Saturday, March 17, 2012

Kentucky Senate panel passes bill to override JCPS busing plan

This from C-J:
Sen. Dan Seum (R)
A bill that would allow parents to override Jefferson County Public Schools’ controversial student-assignment plan cleared a Kentucky Senate committee Thursday — even as its sponsor conceded he doesn’t expect it to become law.

Senate Bill 9 would give parents the right to enroll their children in the school closest to home, undermining Jefferson County’s controversial system of busing students to other neighborhoods to help promote diversity and equality in education.

The measure — sponsored by state Sen. Dan Seum, R-Fairdale — passed the Senate Education Committee 7-5 vote and heads to the full Senate, where Seum said he hopes to keep the issue alive with a floor debate.
But Seum, a longtime busing opponent, said SB 9 likely won’t get the support it needs to pass the House this year.
“We are spending millions of dollars moving kids around the community when we have parents who would love to have them stay in their neighborhoods,” Seum told the committee Thursday. “This whole process has just been absurd.”

The legislative push comes as the Kentucky Supreme Court is set to hear arguments this spring in a legal challenge over the district’s controversial integration policy, which became highly politicized and continues to anger some parents because of longer bus rides....

2 comments:

Anonymous said...

Legislature doesn't have any business being involved in Jefferson County districting or busing any more than they should be telling neighborhood associations what kind of structures can and can't be build in their membership covenants. Darn it, they can't even get their own legislative districting right, how do they think the can determine JCPS?

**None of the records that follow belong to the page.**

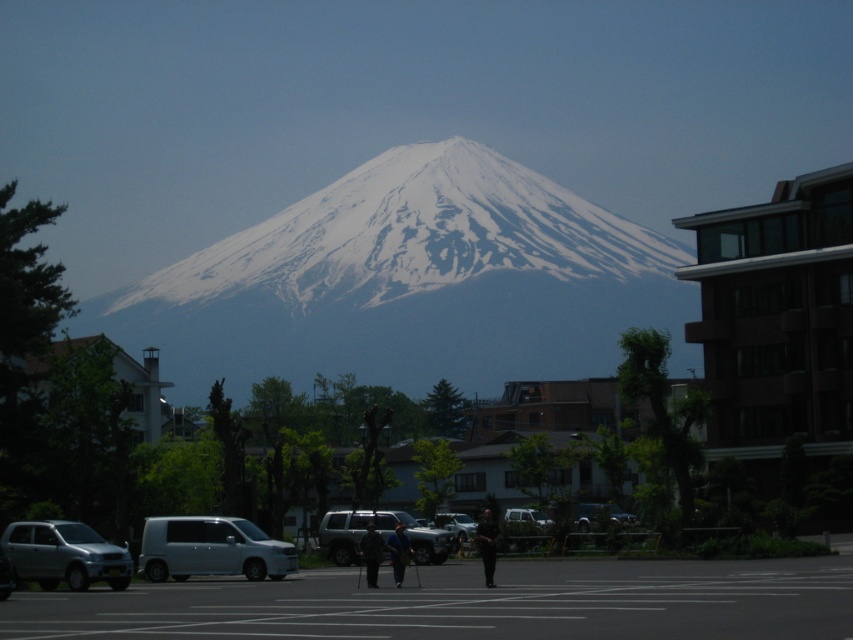
Is the position of dark blue shirt at center more distant than that of metallic silver car at center?

No, it is in front of metallic silver car at center.

Can you confirm if dark blue shirt at center is positioned above metallic silver car at center?

Yes.

Is point (492, 548) less distant than point (444, 515)?

That is True.

Where is `dark blue shirt at center`? This screenshot has height=640, width=853. dark blue shirt at center is located at coordinates (486, 545).

Between white matte van at center and dark gray fabric pants at center, which one has less height?

Standing shorter between the two is white matte van at center.

Which is in front, point (247, 538) or point (361, 557)?

Point (247, 538)

Identify the location of white matte van at center. This screenshot has width=853, height=640. (212, 548).

Which of these two, silver metallic suv at center or dark blue shirt at center, stands shorter?

Standing shorter between the two is silver metallic suv at center.

Which is in front, point (430, 540) or point (494, 532)?

Point (494, 532) is more forward.

Where is `silver metallic suv at center`? silver metallic suv at center is located at coordinates (380, 536).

For goodness sake, don't they have more important things to do like making travel arrangements for basketball tournaments during the general assembly.

Anonymous said...

I'm curious how many of the State Senators read the briefs filed in the Jefferson Co. Bd. of Educ. v. Fell case currently pending before the Supreme Court of Kentucky. This bill does not address the concerns raised in the amici curiae briefs filed on behalf of the other school districts in Kentucky regarding the inefficiency which would be created state-wide if the old language regarding "for attendance" were read back into the statute.